When I write that I have been working on my triangle combos for some months now I mean trying it in sparring against every sort of opponent regardless of how much they might outclass me in weight, strength, skill, youth or speed. Working this flow in sparring has often resulted in being passed and crushed. Demoralising as consistent failure might be in the shorter term, I play a long game and trust that only through persistence will my game grow over the longer term.
Coach often advises us: ‘You must believe in your offence more than your opponent believes in his defence.’ Confidence in the offensive area of my game has long been lacking and as accurate as Coach’s prediction was that improved defence would make room for improved offence, so too was his insistence on the importance of self-belief. As new offensive skills did indeed reveal themselves, my confidence grew. A month or two before my promotion, I remember coming away from one of many private lessons working through the kinks in my triangle flow thinking, ‘I *can* submit with this triangle!’; I finally believed in it.
When I began my grappling-journey, no gi was a regular part of my weekly training routine.
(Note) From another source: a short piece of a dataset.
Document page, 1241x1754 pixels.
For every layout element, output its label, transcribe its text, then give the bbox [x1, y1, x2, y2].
Changes to my training schedule during ’09 meant that this aspect got lost, to be re-integrated in ’10. I believe the speed of no gi allowed me to better capitalise on an RNC-opportunity which was pivitol for my self-belief. Likewise, I regained BJJ-basics/self defence in 2010. Drilling this material, which looks at technique in context of a striking attacker, gave me new perspectives on transitions to the triangle, in particular the utility of controlling the opponent’s wrist while getting the feet behind the opponent and maintaining that control while locking it up. Following on from my earlier discussion of BJJ as a ‘martial art’ or ‘combat sport’, I feel convinced that it is essential to balance training with a competition-focus with training for self defence, and indeed, complementing gi work with no gi. At least for me, this combination of approaches has been essential to consolidating a discreet area of offensive capability, a foundation upon which I hope to build and expand.
I accept that the ideas presented here aren’t original and I have certainly learned the importance balance in all things from teachers and mentors inside and outside of BJJ, but I have progressed to where I *know* these things for myself, on a visceral level, I see how they have contributed to my growth and I am simply here to testify!